Approximate Membership Query (AMQ) data structures, such as the Bloom filter, quotient filter, and cuckoo filter, have found numerous applications in databases, storage systems, networks, computational biology, and other domains. However, many applications must work around limitations in the capabilities or performance of current AMQs, making these applications more complex and less performant. For example, many current AMQs cannot delete or count the number of occurrences of each input item, take up large amounts of space, are slow, cannot be resized or merged, or have poor locality of reference and hence perform poorly when stored on SSD or disk. This paper proposes a new general-purpose AMQ, the counting quotient filter (CQF). The CQF supports approximate membership testing and counting the occurrences of items in a data set. This general-purpose AMQ is small and fast, has good locality of reference, scales out of RAM to SSD, and supports deletions, counting (even on skewed data sets), resizing, merging, and highly concurrent access. The paper reports on the structure's performance on both manufactured and application-generated data sets.
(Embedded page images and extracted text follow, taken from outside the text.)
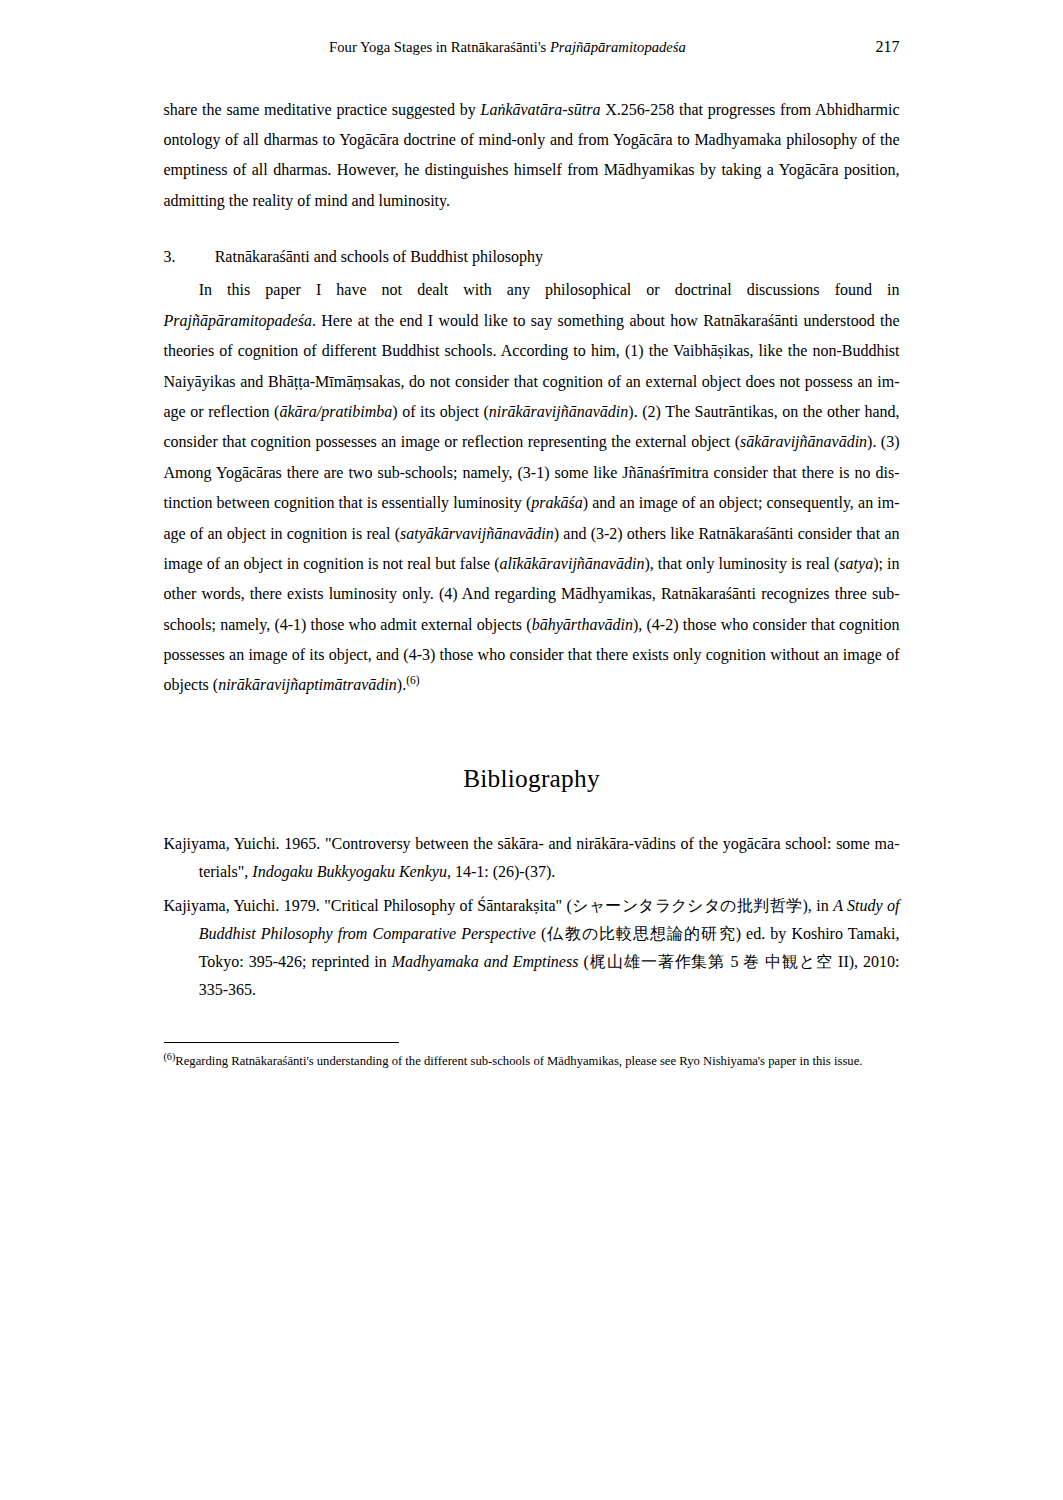Four Yoga Stages in Ratnākaraśānti's Prajñāpāramitopadeśa 217
share the same meditative practice suggested by Laṅkāvatāra-sūtra X.256-258 that progresses from Abhidharmic ontology of all dharmas to Yogācāra doctrine of mind-only and from Yogācāra to Madhyamaka philosophy of the emptiness of all dharmas. However, he distinguishes himself from Mādhyamikas by taking a Yogācāra position, admitting the reality of mind and luminosity.
3. Ratnākaraśānti and schools of Buddhist philosophy
In this paper I have not dealt with any philosophical or doctrinal discussions found in Prajñāpāramitopadeśa. Here at the end I would like to say something about how Ratnākaraśānti understood the theories of cognition of different Buddhist schools. According to him, (1) the Vaibhāṣikas, like the non-Buddhist Naiyāyikas and Bhāṭṭa-Mīmāṃsakas, do not consider that cognition of an external object does not possess an image or reflection (ākāra/pratibimba) of its object (nirākāravijñānavādin). (2) The Sautrāntikas, on the other hand, consider that cognition possesses an image or reflection representing the external object (sākāravijñānavādin). (3) Among Yogācāras there are two sub-schools; namely, (3-1) some like Jñānaśrīmitra consider that there is no distinction between cognition that is essentially luminosity (prakāśa) and an image of an object; consequently, an image of an object in cognition is real (satyākārvavijñānavādin) and (3-2) others like Ratnākaraśānti consider that an image of an object in cognition is not real but false (alīkākāravijñānavādin), that only luminosity is real (satya); in other words, there exists luminosity only. (4) And regarding Mādhyamikas, Ratnākaraśānti recognizes three sub-schools; namely, (4-1) those who admit external objects (bāhyārthavādin), (4-2) those who consider that cognition possesses an image of its object, and (4-3) those who consider that there exists only cognition without an image of objects (nirākāravijñaptimātravādin).(6)
Bibliography
Kajiyama, Yuichi. 1965. "Controversy between the sākāra- and nirākāra-vādins of the yogācāra school: some materials", Indogaku Bukkyogaku Kenkyu, 14-1: (26)-(37).
Kajiyama, Yuichi. 1979. "Critical Philosophy of Śāntarakṣita" (シャーンタラクシタの批判哲学), in A Study of Buddhist Philosophy from Comparative Perspective (仏教の比較思想論的研究) ed. by Koshiro Tamaki, Tokyo: 395-426; reprinted in Madhyamaka and Emptiness (梶山雄一著作集第 5 巻 中観と空 II), 2010: 335-365.
(6)Regarding Ratnākaraśānti's understanding of the different sub-schools of Mādhyamikas, please see Ryo Nishiyama's paper in this issue.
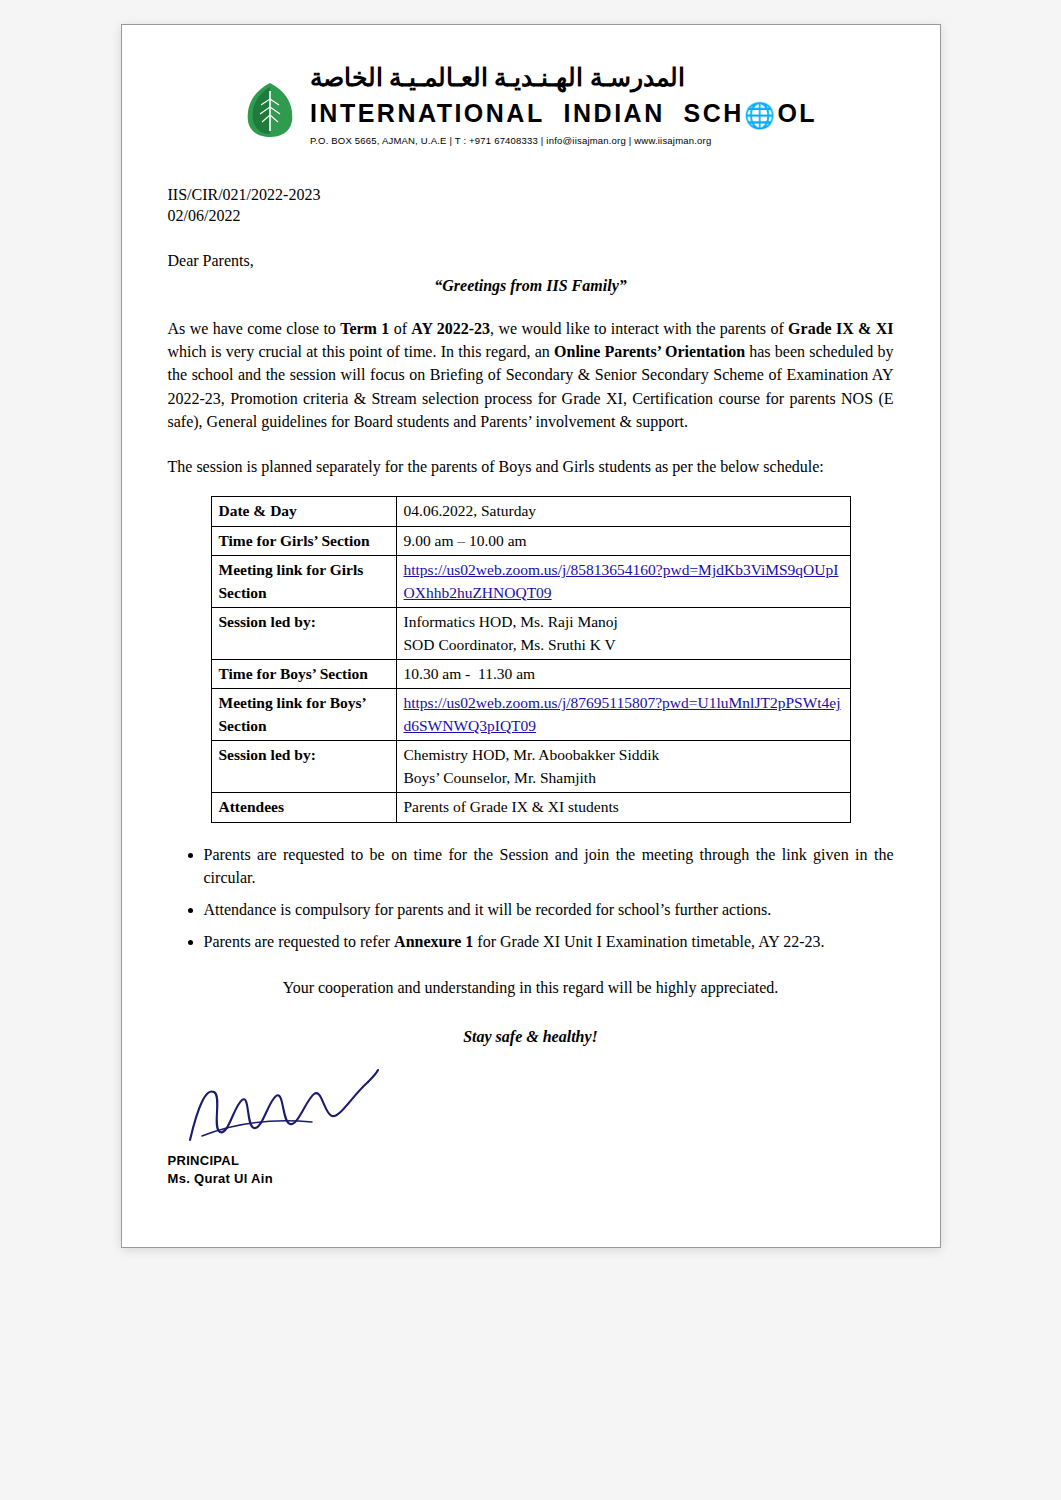المدرسـة الهـنـديـة العـالمـيـة الخاصة
INTERNATIONAL INDIAN SCH🌐OL
P.O. BOX 5665, AJMAN, U.A.E | T : +971 67408333 | info@iisajman.org | www.iisajman.org
IIS/CIR/021/2022-2023
02/06/2022
Dear Parents,
“Greetings from IIS Family”
As we have come close to Term 1 of AY 2022-23, we would like to interact with the parents of Grade IX & XI which is very crucial at this point of time. In this regard, an Online Parents’ Orientation has been scheduled by the school and the session will focus on Briefing of Secondary & Senior Secondary Scheme of Examination AY 2022-23, Promotion criteria & Stream selection process for Grade XI, Certification course for parents NOS (E safe), General guidelines for Board students and Parents’ involvement & support.
The session is planned separately for the parents of Boys and Girls students as per the below schedule:
| Date & Day | 04.06.2022, Saturday |
| Time for Girls’ Section | 9.00 am – 10.00 am |
| Meeting link for Girls Section | https://us02web.zoom.us/j/85813654160?pwd=MjdKb3ViMS9qOUpIOXhhb2huZHNOQT09 |
| Session led by: | Informatics HOD, Ms. Raji Manoj SOD Coordinator, Ms. Sruthi K V |
| Time for Boys’ Section | 10.30 am - 11.30 am |
| Meeting link for Boys’ Section | https://us02web.zoom.us/j/87695115807?pwd=U1luMnlJT2pPSWt4ejd6SWNWQ3pIQT09 |
| Session led by: | Chemistry HOD, Mr. Aboobakker Siddik Boys’ Counselor, Mr. Shamjith |
| Attendees | Parents of Grade IX & XI students |
Parents are requested to be on time for the Session and join the meeting through the link given in the circular.
Attendance is compulsory for parents and it will be recorded for school’s further actions.
Parents are requested to refer Annexure 1 for Grade XI Unit I Examination timetable, AY 22-23.
Your cooperation and understanding in this regard will be highly appreciated.
Stay safe & healthy!
PRINCIPAL
Ms. Qurat Ul Ain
In our experiments, the CQF performs in-memory inserts and queries up to an order-of magnitude faster than the original quotient filter, several times faster than a Bloom filter, and similarly to the cuckoo filter, even though none of these other data structures support counting. On SSD, the CQF outperforms all structures by a factor of at least 2 because the CQF has good data locality.
The CQF achieves these performance gains by restructuring the metadata bits of the quotient filter to obtain fast lookups at high load factors (i.e., even when the data structure is almost full). As a result, the CQF offers good lookup performance even up to a load factor of 95%. Counting is essentially free in the CQF in the sense that the structure is comparable or more space efficient even than non-counting data structures (e.g., Bloom, quotient, and cuckoo filters).
The paper also shows how to speed up CQF operations by using new x86 bit-manipulation instructions introduced in Intel's Haswell line of processors. The restructured metadata transforms many quotient filter metadata operations into rank-and-select bit-vector operations. Thus, our efficient implementations of rank and select may be useful for other rank-and-select-based data structures.